The 49-day cycle (the Death Zone) has a shocking number of occurrences on Bitcoin’s chart. The blue highlighted boxes show the 49-52 day moves of the death zone. The importance of this cycle is related to the number seven. In Gann’s work, the number seven is one of the most important numbers you will use, as well as multiples and divisions of seven. The 49-day cycle is a seven-week cycle. Seven trading days are in a week. Seven multiplied by seven gives you 49 – and for whatever reason, if something is moving on one direction for 49 days, your prices will often find a reversal. You will find this kind of behavior present in any market. So what does the death zone mean? Gann said that this cycle is often part of a ‘blow-off’ move – a fast and powerful directional move.
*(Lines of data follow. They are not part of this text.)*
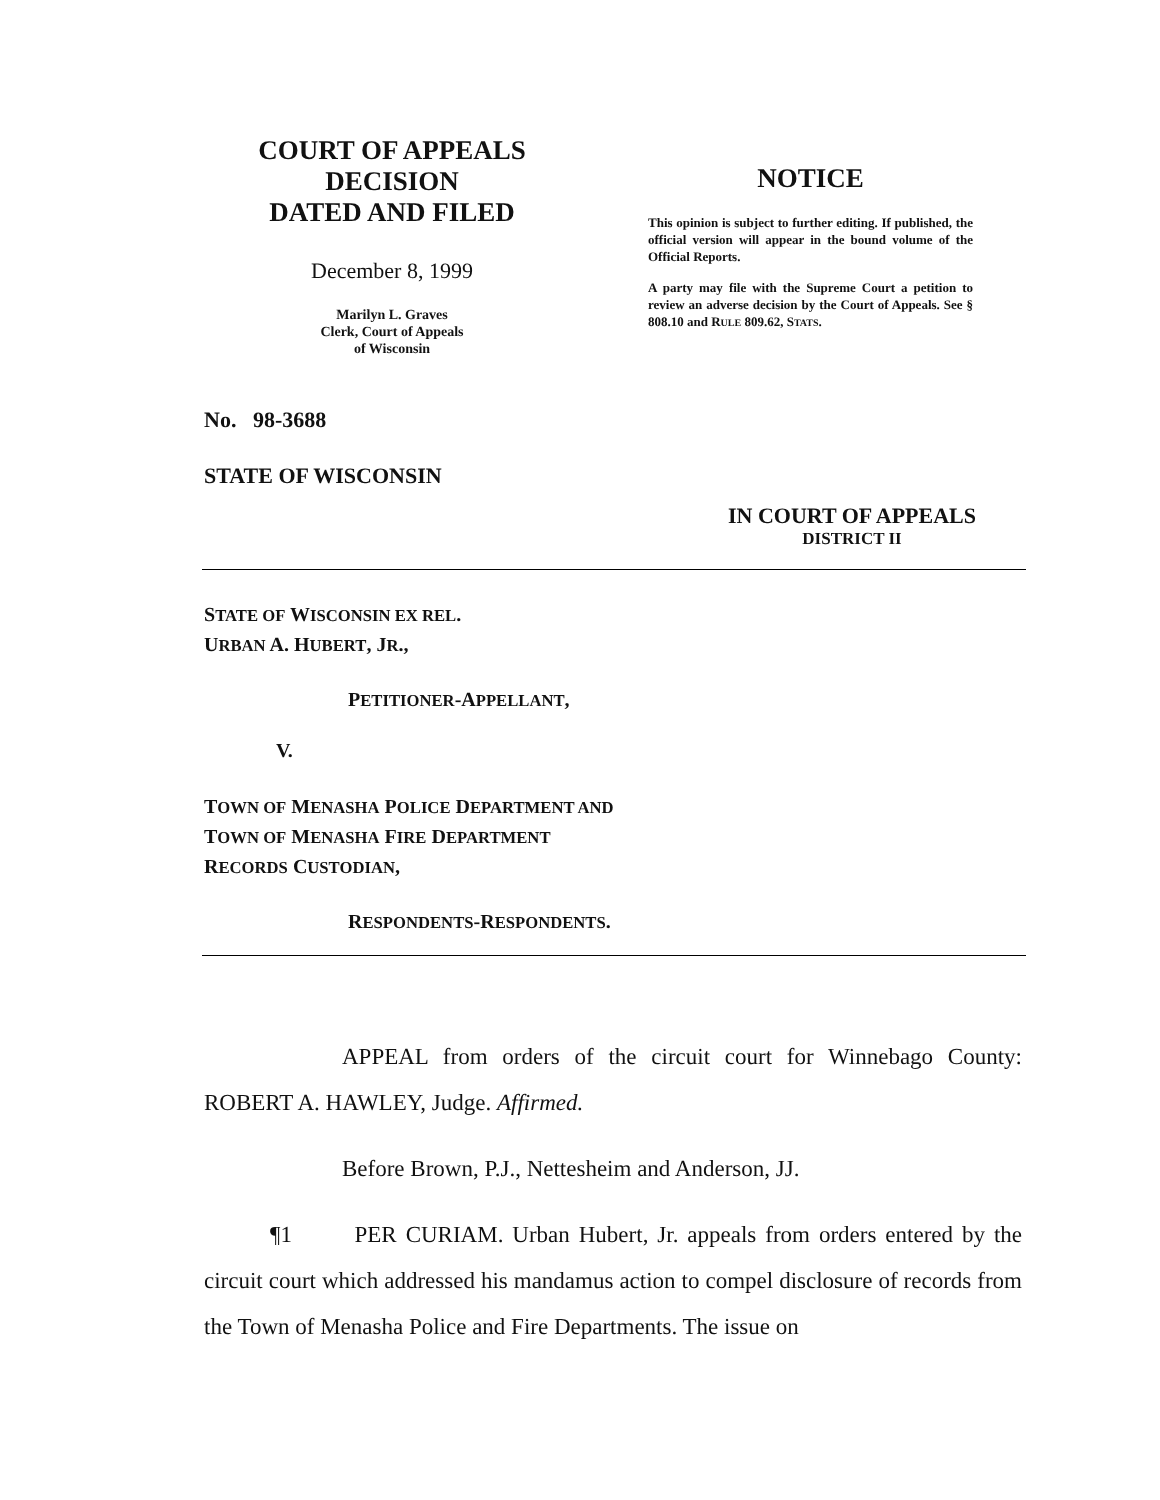COURT OF APPEALS
DECISION
DATED AND FILED
December 8, 1999
Marilyn L. Graves
Clerk, Court of Appeals
of Wisconsin
NOTICE
This opinion is subject to further editing. If published, the official version will appear in the bound volume of the Official Reports.
A party may file with the Supreme Court a petition to review an adverse decision by the Court of Appeals. See § 808.10 and RULE 809.62, STATS.
No. 98-3688
STATE OF WISCONSIN
IN COURT OF APPEALS
DISTRICT II
STATE OF WISCONSIN EX REL.
URBAN A. HUBERT, JR.,
PETITIONER-APPELLANT,
V.
TOWN OF MENASHA POLICE DEPARTMENT AND
TOWN OF MENASHA FIRE DEPARTMENT
RECORDS CUSTODIAN,
RESPONDENTS-RESPONDENTS.
APPEAL from orders of the circuit court for Winnebago County: ROBERT A. HAWLEY, Judge. Affirmed.
Before Brown, P.J., Nettesheim and Anderson, JJ.
¶1 PER CURIAM. Urban Hubert, Jr. appeals from orders entered by the circuit court which addressed his mandamus action to compel disclosure of records from the Town of Menasha Police and Fire Departments. The issue on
If you notice Bitcoin or any other cryptocurrency moving in one direction with a very steep slope, odds are you will find some resistance between the 49 to 52-day trading range. But does this mean that reversals always occur? No.
If you observe any of the many 49-52 day cycles on the chart above, you’ll find that pullbacks are often swift and last only a short while before the trend continues in the direction of the prior 49-day move. One of the most important things we want to look out for regarding the 49-day cycle is where does it show up in relation to previous price action? If we were to observe two consecutive 49-day cycles moving in the same direction and relatively near one another, then we should anticipate an extremely high probability of a reversal. Why? Because two 49-day cycles bring price to a 90-day cycle – a cycle which causes massive reversals with a crazy high-frequency rate. What happens if we spot a 49-day cycle at the beginning of a new trend or corrective move? It means that we could see price continue to trade higher after a period of culmination and range trading. The current 49-day cycle comes off of the six-month-long corrective move Bitcoin experienced from June 2019 through January 2020. Because this is the first significant bullish move from that long term corrective move, we should anticipate Bitcoin breaking out higher.
But I am very wary about any continuation move higher. I’ve taken profit on around 33% of all my cryptocurrency positions. I have buy stops ready to trigger on any confirmed move above the $10,000 value area.